CLT News Release
Tuesday, March 3, 2020
S.2563; “An Act
Authorizing a local affordable housing surcharge”
Contact: Chip Ford, Executive Director
Ahead of Tuesday’s Joint Committee on Taxation hearing, the following
testimony was delivered to all committee members.
To: Members of the Joint Committee on Revenue
March 3, 2020
RE: S.2563; “An Act Authorizing a local affordable housing surcharge”
Dear Member of the Committee;
S.2563, “An Act Authorizing a local affordable housing surcharge,”
proposes a law that to a great extent has existed for two decades; at a
minimum it would overlap the Community Preservation Act (MGL Chapter
44B). While duplicating to a considerable degree an existing state law
to focus on a single element of the original, the biggest difference
among the two appears to be the elimination of Section 14 of Chapter
44B, to wit: State Grants under Section 10 of the Community
Preservation Act (CPA).
S.2563 would create two separate funds for promoting affordable housing
within a community: The CPA, with its promise of matching state funds;
and this proposal borne entirely by municipal property taxpayers without
even a promise of matching state funds.
S.2563 would create a municipal “affordable housing trust” to administer
the potential revenue raised.
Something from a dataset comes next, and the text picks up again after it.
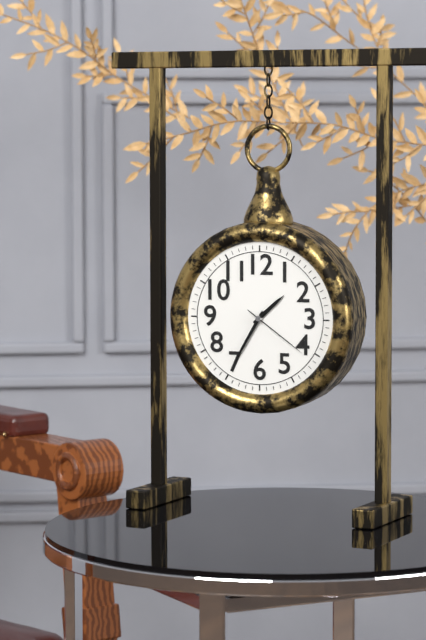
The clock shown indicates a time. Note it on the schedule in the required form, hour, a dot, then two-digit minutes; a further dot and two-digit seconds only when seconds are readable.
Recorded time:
1.35.21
The CPA already requires a “community
preservation fund” from which its revenue is administered. Each would
have its own administrative and operating costs.
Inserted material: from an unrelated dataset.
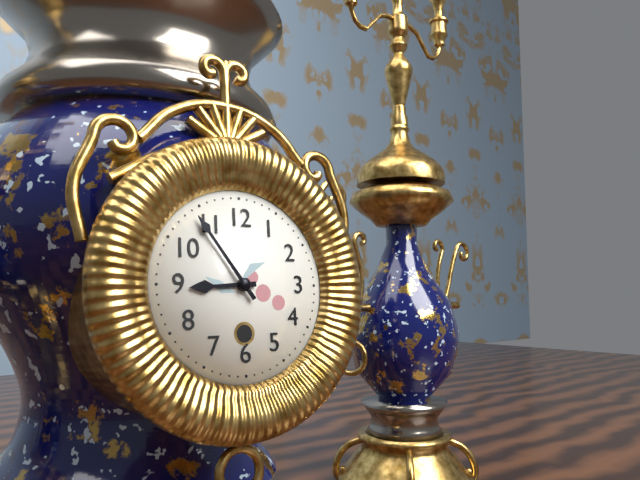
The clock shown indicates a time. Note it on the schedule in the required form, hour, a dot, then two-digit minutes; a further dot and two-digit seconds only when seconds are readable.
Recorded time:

The CPA permits up to 80% of total revenue generated to be spent on
“community housing.” The decision on allocation among three mandatory
criteria (Chapter 44B, Section 6) resides in the hands of local
officials. There is no need for a new tax scheme for virtually the same
purpose to be superimposed upon the existing one.
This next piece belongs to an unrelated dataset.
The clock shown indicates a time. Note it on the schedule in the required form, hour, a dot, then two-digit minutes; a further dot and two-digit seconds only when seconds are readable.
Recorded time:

Many residents of the commonwealth are aware of the need for affordable
housing, as they continue to see their property taxes among other costs
of living increase year upon year while their incomes are fixed or
stagnant. When a Proposition 2½ override or CPA question appears on
their ballot many simply cannot afford to pay any more. These people
too are concerned about “affordable housing.” Their own. But they are
often out-voted by a more prosperous majority; some are gradually being
taxed out of their homes.
Citizens for Limited Taxation and its members ask that, in your search
for a solution to the affordable housing dilemma, you cautiously avoid
exacerbating the problem by making home-ownership for many longtime
property taxpayers itself unaffordable.